Going to prison is rarely a good career move, and for lifestyle diva Martha Stewart, it seems to have marked the beginning of a long downslide at her once ubiquitous empire. The latest indignity: A $500,000 pay cut at her namesake firm.
In a regulatory filing, Martha Stewart Living Omnimedia (MSO) said it is making “certain modifications to the employment agreement between Ms. Stewart and the Company.” Those include a cut in Stewart’s base salary from $2 million to $1.8 million, and a reduction in the annual licensing fee paid to her, from $2 million to $1.7 million. So her total pay will fall to $3.5 million, down from $4 million.
The 71-year-old Stewart stepped down as CEO of her firm in 2003, when she was charged with obstructing justice and lying to investigators as part of an insider-trading scandal at the drugmaker ImClone. A jury convicted her on four counts, and Stewart served five months in prison. She remains MSLO's nonexecutive chairman, and of course she’s the face of the company as well.
A corporate fixer-upper
Stewart’s knack for casual elegance — and salesmanship — may have transformed America’s homes, yet the company she founded has become a dilapidated corporate fixer-upper. Its most profitable year was 1999. Since Stewart got out of prison in 2005, the firm has lost money in seven years out of eight. The company’s stock, which was worth about $37 in 1999, now trades around $2.35. That’s a 94% decline.
In its regulatory filing, Martha Stewart Living said it was cutting its founder’s pay as part of a plan to return to profitability. But the pay cut, while pragmatic, may be a symbolic defeat for a firm that, by its very name, is tied to the fortunes of a controversial celebrity. When Stewart started her company in the 1980s, it made sense to name it after herself, since she and her homey confections were the entire draw. But these days, the name may be more of a liability than anything.
The pay cut comes as business leaders are becoming wealthier, not poorer. The typical big-company CEO earned $15.1 million in 2012, 16% more than the year before. That trend defies efforts to rein in executive compensation and give shareholders more say in pay decisions. Stewart may be a rare contrary example of a business leader whose fortunes are declining along with those of her company.

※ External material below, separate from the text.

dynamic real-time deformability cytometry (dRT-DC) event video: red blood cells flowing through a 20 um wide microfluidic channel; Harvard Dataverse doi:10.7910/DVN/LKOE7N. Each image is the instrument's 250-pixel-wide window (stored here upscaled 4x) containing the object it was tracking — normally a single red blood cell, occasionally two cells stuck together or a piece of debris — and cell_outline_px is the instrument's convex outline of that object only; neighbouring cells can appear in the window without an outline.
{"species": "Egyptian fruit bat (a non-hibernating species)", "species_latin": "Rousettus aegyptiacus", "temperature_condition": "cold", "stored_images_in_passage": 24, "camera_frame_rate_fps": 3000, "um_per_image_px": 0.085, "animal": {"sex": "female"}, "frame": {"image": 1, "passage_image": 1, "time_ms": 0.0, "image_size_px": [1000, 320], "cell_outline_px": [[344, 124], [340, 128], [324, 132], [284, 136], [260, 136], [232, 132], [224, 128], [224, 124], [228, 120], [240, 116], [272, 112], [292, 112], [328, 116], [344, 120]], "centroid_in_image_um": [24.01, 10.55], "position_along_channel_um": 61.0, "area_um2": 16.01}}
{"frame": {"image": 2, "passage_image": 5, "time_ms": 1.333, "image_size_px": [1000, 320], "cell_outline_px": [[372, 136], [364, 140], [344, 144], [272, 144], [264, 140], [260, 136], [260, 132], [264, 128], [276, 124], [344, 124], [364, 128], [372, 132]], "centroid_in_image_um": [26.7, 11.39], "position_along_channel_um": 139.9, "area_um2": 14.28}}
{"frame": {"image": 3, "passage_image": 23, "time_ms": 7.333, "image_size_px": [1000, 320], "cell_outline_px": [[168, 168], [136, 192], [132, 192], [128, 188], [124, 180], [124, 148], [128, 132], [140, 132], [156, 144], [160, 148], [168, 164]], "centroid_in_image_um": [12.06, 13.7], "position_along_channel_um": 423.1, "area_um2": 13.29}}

Stewart’s personal wealth has almost certainly suffered as her reputation has declined. She owns the majority of shares in her firm, so the plunge in its market value during the past decade has dinged her own bank account as well. Forbes put her on its billionaire’s list back in 2005, but she is no longer included there.
Meanwhile, a lawsuit grinds on between J.C. Penney (JCP) and Macy’s (M) over which retailer is permitted to peddle which Martha Stewart brands. To some extent, the fact that two big department stores are willing to fight over her name shows the design doyenne still resonates with shoppers. Increasingly, however, Martha Stewart connotes a failing effort to cling to past successes. Before long, her paycheck may get cut again.